> [PASSAGE]:
+ + + + + + +

6.                                       PROVISIONS OF RESTRICTED STOCK AWARDS AND RESTRICTED STOCK UNITS.

 

(a)                                  Restricted Stock Awards. Each Restricted Stock Award Agreement shall be in such form and shall contain such terms and conditions as the Board shall deem appropriate. To the extent consistent with the Company’s Bylaws, at the Board’s election, shares of Common Stock may be (x) held in book entry form subject to the Company’s instructions until any restrictions relating to the Restricted Stock Award lapse; or (y) evidenced by a certificate, which certificate shall be held in such form and manner as determined by the Board. The terms and conditions of Restricted Stock Award Agreements may change from time to time, and the terms and conditions of separate Restricted Stock Award Agreements need not be identical; provided, however , that each Restricted Stock Award Agreement shall conform to (through incorporation of the provisions hereof by reference in the agreement or otherwise) the substance of each of the following provisions:

 

(i)                                     Consideration . A Restricted Stock Award may be awarded in consideration for (A) cash or cash equivalents, (B) past or future services actually or to be rendered to the Company or an Affiliate, or (C) any other form of legal consideration that may be acceptable to the Board in its sole discretion and permissible under applicable law.

+ + + + + + +

> [SOURCE DATA]:
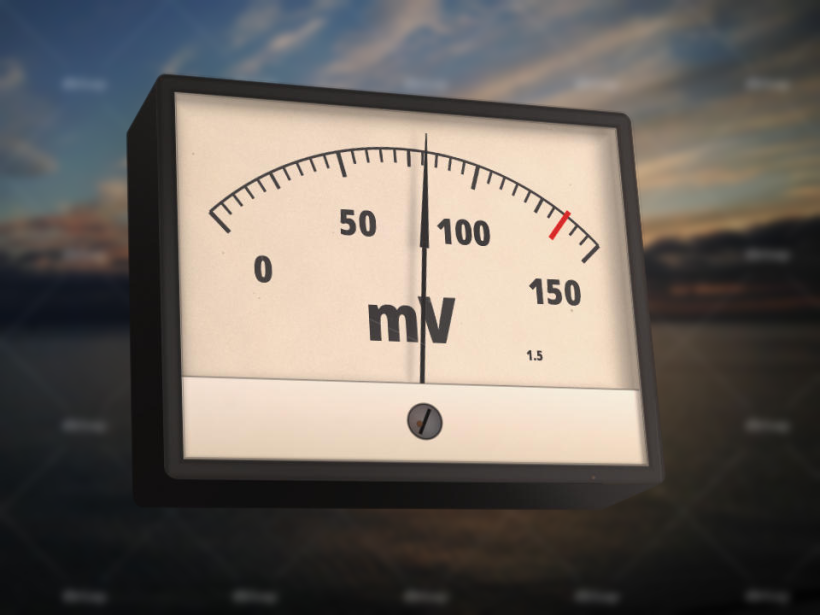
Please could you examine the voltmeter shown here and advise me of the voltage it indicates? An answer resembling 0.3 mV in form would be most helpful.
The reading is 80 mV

+ + + + + + +

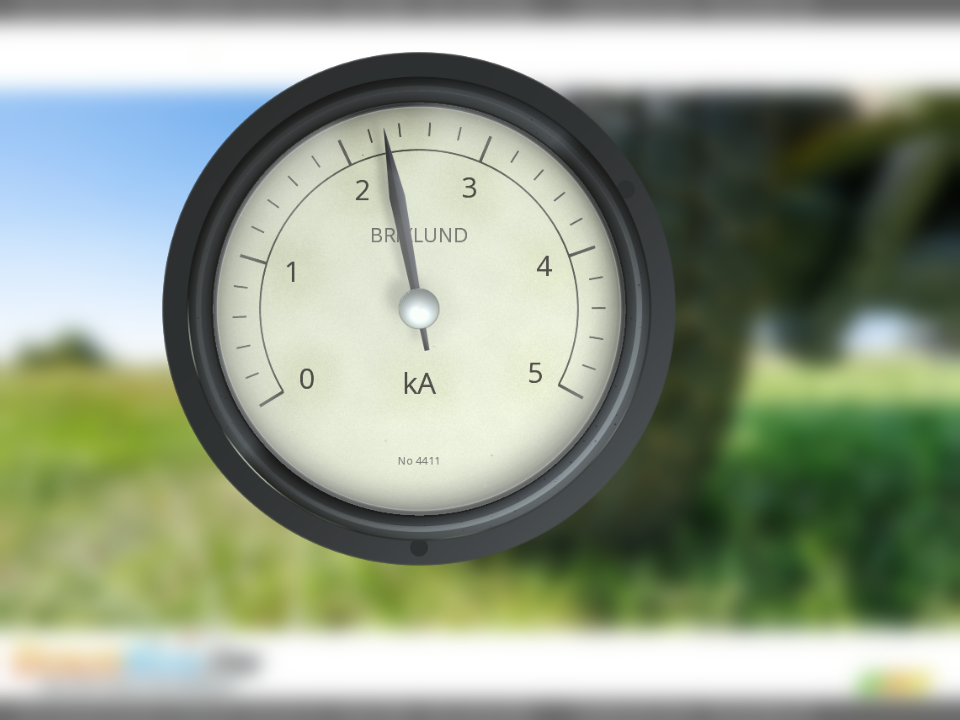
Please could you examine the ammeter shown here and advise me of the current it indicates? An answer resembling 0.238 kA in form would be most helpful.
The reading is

+ + + + + + +

> [REQUEST]: Transcribe word for word the stretch of the restricted stock provisions from "(i)                                     Consideration" through "under applicable law.".

> [YOUR RESPONSE]:
(i)                                     Consideration . A Restricted Stock Award may be awarded in consideration for (A) cash or cash equivalents, (B) past or future services actually or to be rendered to the Company or an Affiliate, or (C) any other form of legal consideration that may be acceptable to the Board in its sole discretion and permissible under applicable law.